The printing of currency in the United States and the process of raising global liquidity has been stopped. We have now entered a new phase.
We are in the fourth year of the global financial crisis; hopes of emerging from it rest heavily on the shoulders of central banking institutions. In America and Europe, central banks are doing “somersaults upon somersaults,” as the saying goes, to minimize the symptoms of economic woes.
According to a Wall Street Journal piece from the other day, the Federal Reserve is about to embark on a third monetary expansion operation. The Fed will buy long-term treasury bonds or mortgage-backed securities, and in exchange it will make money from its market earnings on short-term reverse repurchases or deposit auctions. There will not be any change in the liquidity of the dollar with these operations.
The Fed’s intention is to intervene in the slumping profitability of the bond market. This is a monetary operation to keep the interest rates low on long-term deposits. We cannot refer to this by the customary term “quantitative easing.” Calling it “squashing the profitability curve” is more appropriate.
First Money Was Printed
It wouldn’t be off the mark to say that today’s political environment and current policy conditions are agreeable to this arrangement. Let’s remember:
QE1: The Fed pumped a total of 1.5 trillion dollars into the market by purchasing treasury bonds and mortgage-backed securities from the end November 2008 to March 2010.
QE2: Securities purchases continued in a second wave of purchases that the Fed started later between November 2010 to July 2011. In this wave, a net purchase of $600 billion was made.
Operations made by the Fed following July 2011 didn’t affect the liquidity of the market, but were part of a policy aimed at influencing interest rates and expectations.
In September 2011 the Fed announced “QE2.5” or “Operation Twist,” in which it would purchase $400 billion in long-term securities, but also sell the same amount in short-term securities.

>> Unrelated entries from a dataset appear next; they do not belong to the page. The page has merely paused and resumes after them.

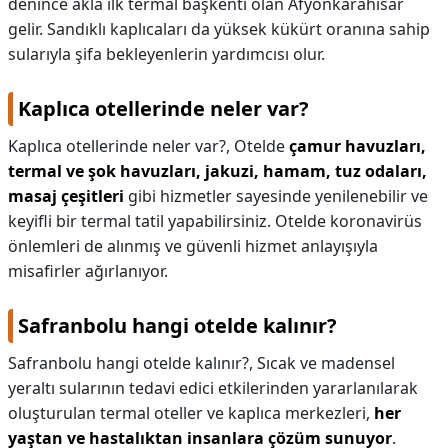
denince akla ilk termal başkenti olan Afyonkarahisar
gelir. Sandıklı kaplıcaları da yüksek kükürt oranına sahip
sularıyla şifa bekleyenlerin yardımcısı olur.
Kaplıca otellerinde neler var?
Kaplıca otellerinde neler var?,
Otelde
çamur havuzları,
termal ve şok havuzları, jakuzi, hamam, tuz odaları,
masaj çeşitleri
gibi hizmetler sayesinde yenilenebilir ve
keyifli bir termal tatil yapabilirsiniz. Otelde koronavirüs
önlemleri de alınmış ve güvenli hizmet anlayışıyla
misafirler ağırlanıyor.
Safranbolu hangi otelde kalınır?
Safranbolu hangi otelde kalınır?,
Sıcak ve madensel
yeraltı sularının tedavi edici etkilerinden yararlanılarak
oluşturulan termal oteller ve kaplıca merkezleri,
her
yaştan ve hastalıktan insanlara çözüm sunuyor
.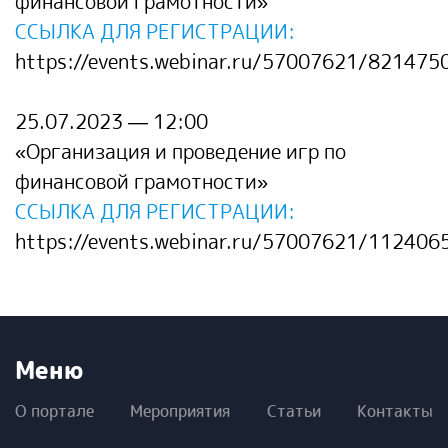
финансовой грамотности
»
ССЫЛКА ДЛЯ РЕГИСТРАЦИИ:
https://events.webinar.ru/57007621/821475
25.07.2023 — 12:00
«
Организация и проведение игр по
финансовой грамотности
»
ССЫЛКА ДЛЯ РЕГИСТРАЦИИ:
https://events.webinar.ru/57007621/112406
Меню
О портале
Мероприятия
Статьи
Контакты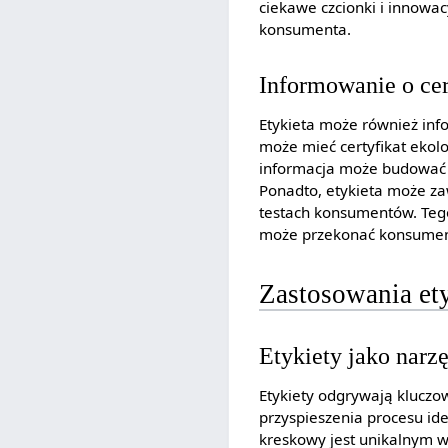
ciekawe czcionki i innowa
konsumenta.
Informowanie o cer
Etykieta może również in
może mieć certyfikat ekolo
informacja może budowa
Ponadto, etykieta może za
testach konsumentów. Tego
może przekonać konsumen
Zastosowania et
Etykiety jako narz
Etykiety odgrywają kluczow
przyspieszenia procesu id
kreskowy jest unikalnym w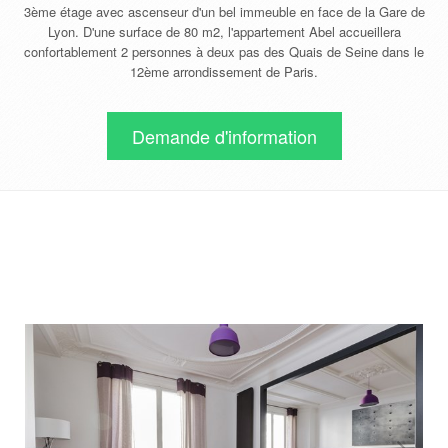
3ème étage avec ascenseur d'un bel immeuble en face de la Gare de
Lyon. D'une surface de 80 m2, l'appartement Abel accueillera
confortablement 2 personnes à deux pas des Quais de Seine dans le
12ème arrondissement de Paris.
Demande d'information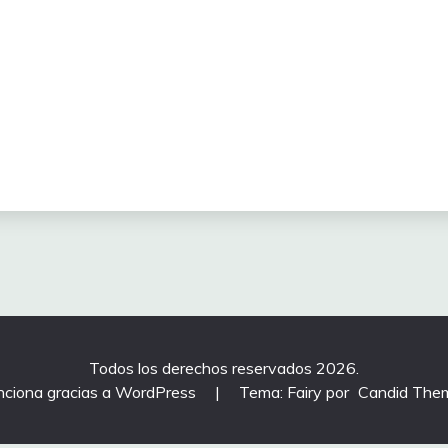
Todos los derechos reservados 2026.
nciona gracias a WordPress
|
Tema: Fairy por
Candid The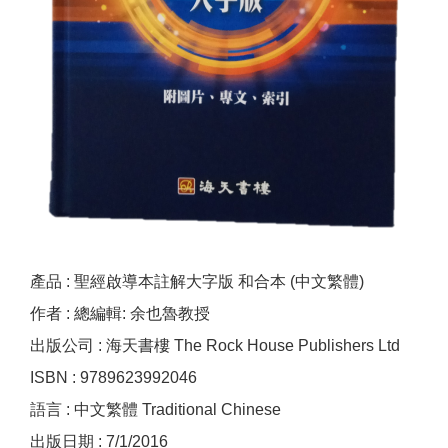
產品 : 聖經啟導本註解大字版 和合本 (中文繁體)
作者 : 總編輯: 余也魯教授
出版公司 : 海天書樓 The Rock House Publishers Ltd
ISBN : 9789623992046
語言 : 中文繁體 Traditional Chinese
出版日期 : 7/1/2016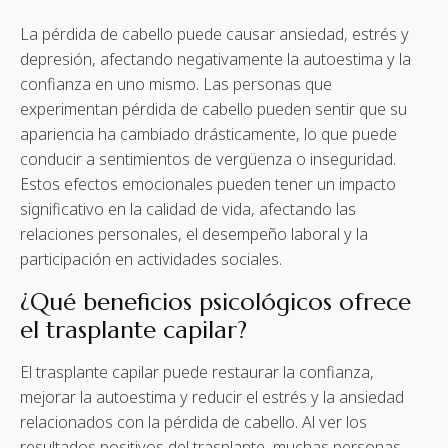
La pérdida de cabello puede causar ansiedad, estrés y
depresión, afectando negativamente la autoestima y la
confianza en uno mismo. Las personas que
experimentan pérdida de cabello pueden sentir que su
apariencia ha cambiado drásticamente, lo que puede
conducir a sentimientos de vergüenza o inseguridad.
Estos efectos emocionales pueden tener un impacto
significativo en la calidad de vida, afectando las
relaciones personales, el desempeño laboral y la
participación en actividades sociales.
¿Qué beneficios psicológicos ofrece
el trasplante capilar?
El trasplante capilar puede restaurar la confianza,
mejorar la autoestima y reducir el estrés y la ansiedad
relacionados con la pérdida de cabello. Al ver los
resultados positivos del trasplante, muchas personas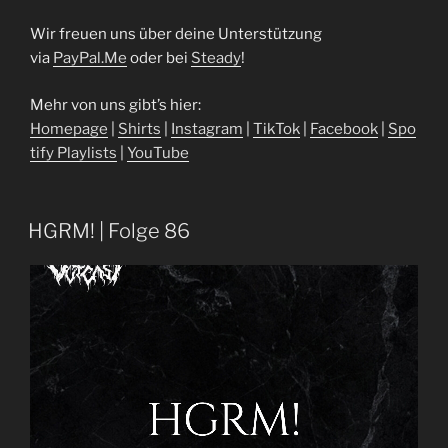
Wir freuen uns über deine Unterstützung
via
⁠⁠⁠⁠⁠⁠⁠⁠⁠PayPal.Me⁠⁠⁠⁠⁠⁠⁠⁠⁠
oder bei
⁠⁠⁠⁠⁠⁠⁠⁠⁠Steady⁠⁠⁠⁠⁠⁠⁠⁠⁠
!
Mehr von uns gibt’s hier:
⁠⁠⁠⁠⁠⁠⁠⁠⁠Homepage⁠⁠⁠⁠⁠⁠⁠⁠⁠
|
⁠⁠⁠⁠⁠⁠⁠⁠⁠Shirts⁠⁠⁠⁠⁠⁠⁠⁠⁠
|
⁠⁠⁠⁠⁠⁠⁠⁠⁠Instagram⁠⁠⁠⁠⁠⁠⁠⁠⁠
|
⁠⁠⁠⁠⁠⁠⁠⁠⁠TikTok⁠⁠⁠⁠⁠⁠⁠⁠⁠
|
⁠⁠⁠⁠⁠⁠⁠⁠⁠Facebook⁠⁠⁠⁠⁠⁠⁠⁠⁠
|
⁠⁠⁠⁠⁠⁠⁠⁠⁠Spo
tify Playlists⁠⁠⁠⁠⁠⁠⁠⁠⁠
|
⁠⁠⁠⁠⁠⁠⁠⁠⁠YouTube⁠⁠
HGRM! | Folge 86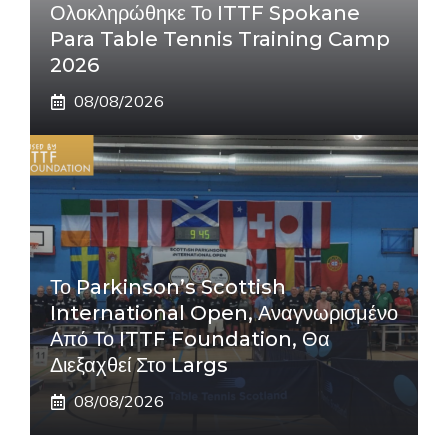
Ολοκληρώθηκε Το ITTF Spokane
Para Table Tennis Training Camp
2026
08/08/2026
Το Parkinson’s Scottish
International Open, Αναγνωρισμένο
Από Το ITTF Foundation, Θα
Διεξαχθεί Στο Largs
08/08/2026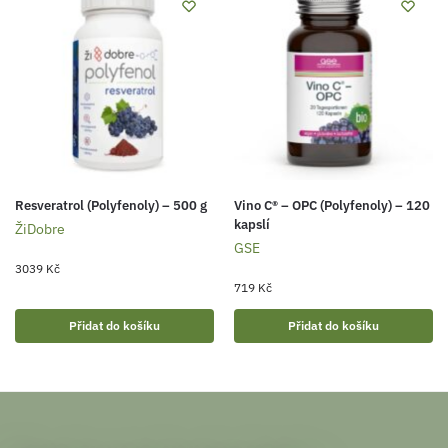
Resveratrol (Polyfenoly) – 500 g
Vino C® – OPC (Polyfenoly) – 120
kapslí
ŽiDobre
GSE
3039
Kč
719
Kč
Přidat do košíku
Přidat do košíku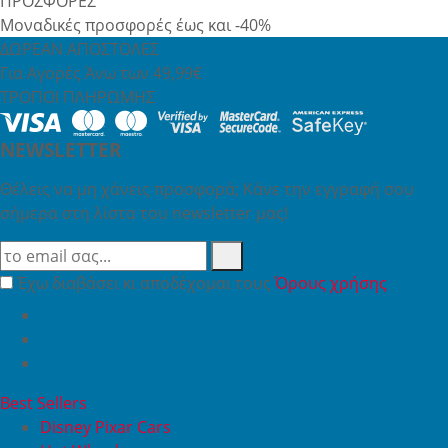
ΠΡΟΣΦΟΡΕΣ
Μοναδικές προσφορές έως και -40%
ΔΩΡΕΑΝ ΑΠΟΣΤΟΛΕΣ
Για Αγορές Άνω των 49,99€
ΤΡΟΠΟΙ ΠΛΗΡΩΜΗΣ
NEWSLETTER
Θέλεις να μη χάνεις προσφορά; Κάνε την εγγραφή σου
σήμερα στη λίστα του newsletter μας!
Έχω διαβάσει κι αποδέχομαι τους
Όρους χρήσης
Best Sellers
Disney Pixar Cars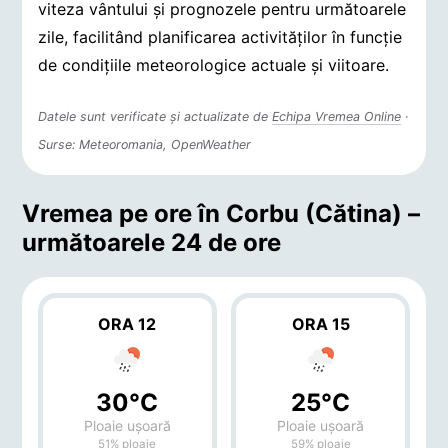
viteza vântului și prognozele pentru următoarele
zile, facilitând planificarea activităților în funcție
de condițiile meteorologice actuale și viitoare.
Datele sunt verificate și actualizate de
Echipa Vremea Online
·
Surse: Meteoromania, OpenWeather
Vremea pe ore în Corbu (Cătina) –
următoarele 24 de ore
ORA 12
ORA 15
30°C
25°C
Ploaie ușoară
Ploaie ușoară
51% ploaie
59% ploaie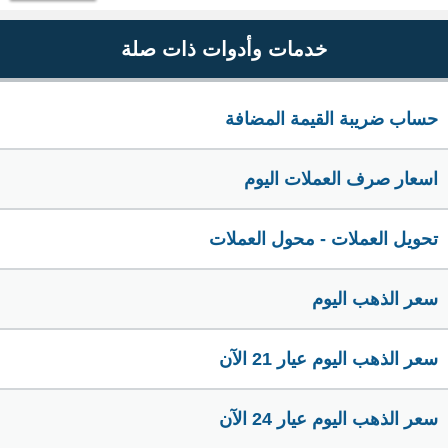
خدمات وأدوات ذات صلة
حساب ضريبة القيمة المضافة
اسعار صرف العملات اليوم
تحويل العملات - محول العملات
سعر الذهب اليوم
سعر الذهب اليوم عيار 21 الآن
سعر الذهب اليوم عيار 24 الآن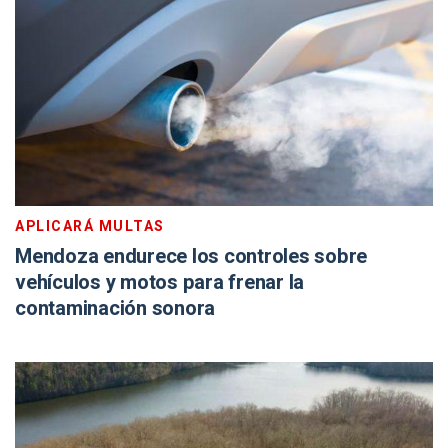
APLICARÁ MULTAS
Mendoza endurece los controles sobre
vehículos y motos para frenar la
contaminación sonora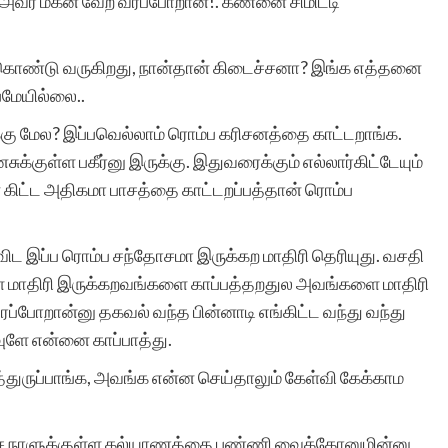
அவர் மகன் வேற வரப்போறான்!. கண்னை சிமிட்டி
க்கொண்டு வருகிறது, நான்தான் கிடைச்சனா? இங்க எத்தனை
பமேயில்லை..
கு மேல? இப்பவெல்லாம் ரொம்ப கரிசனத்தை காட்டறாங்க.
்குள்ள பகீர்னு இருக்கு. இதுவரைக்கும் எல்லார்கிட்டேயும்
் கிட்ட அதிகமா பாசத்தை காட்டறப்பத்தான் ரொம்ப
 விட இப்ப ரொம்ப சந்தோசமா இருக்கற மாதிரி தெரியுது. வசதி
ளை மாதிரி இருக்கறவங்களை காப்பத்தறதுல அவங்களை மாதிரி
்போறான்னு தகவல் வந்த பின்னாடி எங்கிட்ட வந்து வந்து
ே என்னை காப்பாத்து.
்த்துருப்பாங்க, அவங்க என்ன செய்தாலும் கேள்வி கேக்காம
்ச நாளுக்குள்ள கல்யாணத்தை பண்ணி வைக்கோனுமின்னு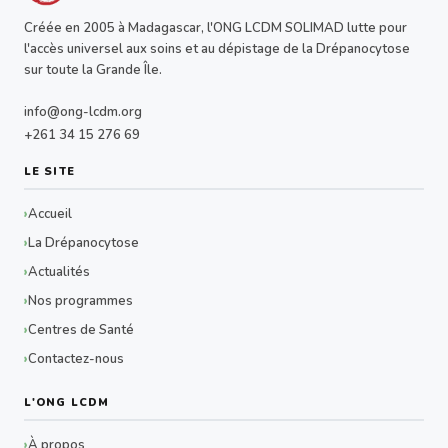
Créée en 2005 à Madagascar, l'ONG LCDM SOLIMAD lutte pour
l'accès universel aux soins et au dépistage de la Drépanocytose
sur toute la Grande Île.
info@ong-lcdm.org
+261 34 15 276 69
LE SITE
Accueil
La Drépanocytose
Actualités
Nos programmes
Centres de Santé
Contactez-nous
L'ONG LCDM
À propos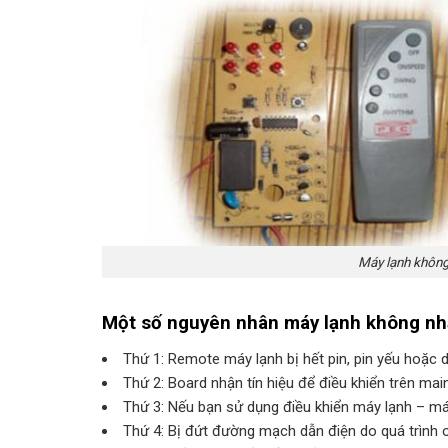
Máy lạnh không
Một số nguyên nhân máy lạnh không nhậ
Thứ 1: Remote máy lạnh bị hết pin, pin yếu hoặc d
Thứ 2: Board nhận tín hiệu để điều khiển trên main 
Thứ 3: Nếu bạn sử dụng điều khiển máy lạnh – máy
Thứ 4: Bị đứt đường mạch dẫn điện do quá trình o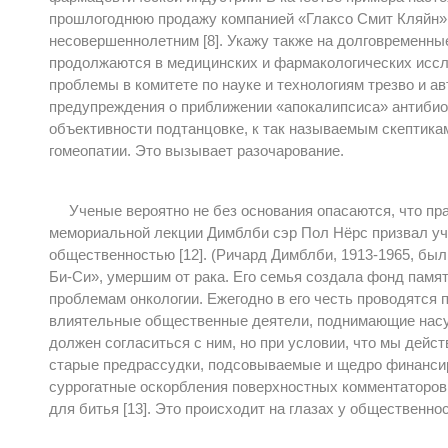
прошлогоднюю продажу компанией «Глаксо Смит Кляйн»
несовершеннолетним [8]. Укажу также на долговременны
продолжаются в медицинских и фармакологических иссле
проблемы в комитете по науке и технологиям трезво и ав
предупреждения о приближении «апокалипсиса» антибио
объективности подтанцовке, к так называемым скептикам
гомеопатии. Это вызывает разочарование.
Ученые вероятно не без основания опасаются, что пра
мемориальной лекции Димблби сэр Пол Нёрс призвал уче
общественностью [12]. (Ричард Димблби, 1913-1965, бы
Би-Си», умершим от рака. Его семья создала фонд памя
проблемам онкологии. Ежегодно в его честь проводятся
влиятельные общественные деятели, поднимающие на
должен согласиться с ним, но при условии, что мы дейст
старые предрассудки, подсовываемые и щедро финансир
суррогатные оскорбления поверхностных комментаторов
для битья [13]. Это происходит на глазах у общественнос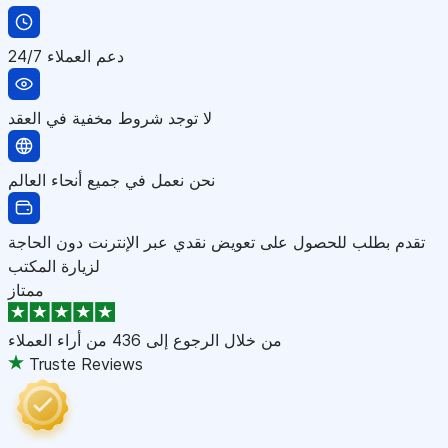
دعم العملاء 24/7
لا توجد شروط مخفية في العقد
نحن نعمل في جميع أنحاء العالم
تقدم بطلب للحصول على تعويض نقدي عبر الإنترنت دون الحاجة
لزيارة المكتب
ممتاز
من خلال الرجوع إلى
436 من أراء العملاء
Truste Reviews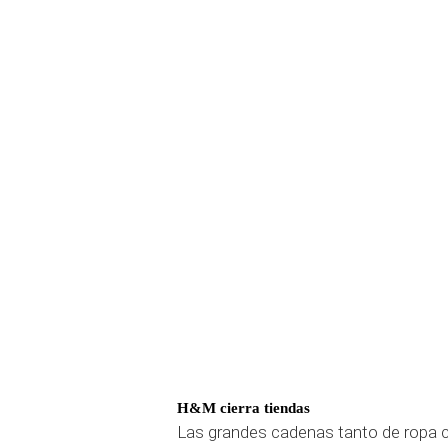
H&M cierra tiendas
Las grandes cadenas tanto de ropa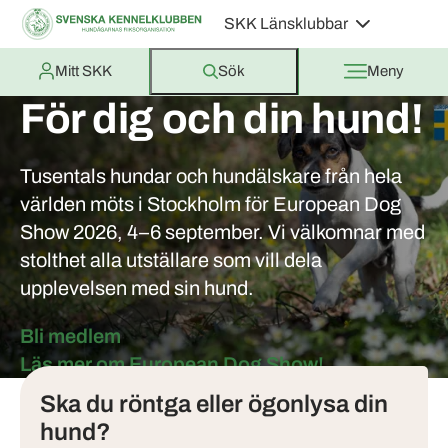
SKK Länsklubbar
Mitt SKK
Sök
Meny
För dig och din hund!
Tusentals hundar och hundälskare från hela
världen möts i Stockholm för European Dog
Show 2026, 4–6 september. Vi välkomnar med
stolthet alla utställare som vill dela
upplevelsen med sin hund.
Bli medlem
Tjänster
Läs mer om European Dog Show!
Ska du röntga eller ögonlysa din
hund?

The intention was to put downward pressure on long-term interest rates.
The Fed’s latest announcement in January 2012 was a reassurance that until the middle of 2013 short-term interest rates would be held steady at 0.25. Last month the predictions of the Fed’s Free Market Committee, the decision-making body on monetary policy, shared its predictions with the public. According to the estimates made in January, the steady rate predicted for 2013 could be extended until the end of 2014. The Fed’s published report stated that 11 out of 17 committee members wished for a raise in interest rates to come at the end of 2014.
The Interest Rate Seesaw
The interest rate on short-term securities will be held at 0.25 until 2014, roughly. The Fed’s second move after “Operation Twist,” purchasing long-term securities, will cause the profitability curve on them to sink.
This picture shows that monetary expansion in the U.S. has been left behind and the Fed is making way for a monetary circulation system in its place that will reshape the profitability curve.
It can be understood that in this new process that begins with “Operation Twist,” the Fed is seeking to avoid the risk of another bubble that might be result from the inflation brought on by monetary expansion.
And this picture says to us that the printing of currency in the United States and the process of raising global liquidity has been stopped. We have entered a new phase. Money will not continue to be printed at existing rates. Due to the financial crises in Europe, printed money is also being stored at the central banks. You can see that “the party’s over” for developing countries, as well. It is indisputable that financiers will have to pay more attention to the balance of payments than in the old days.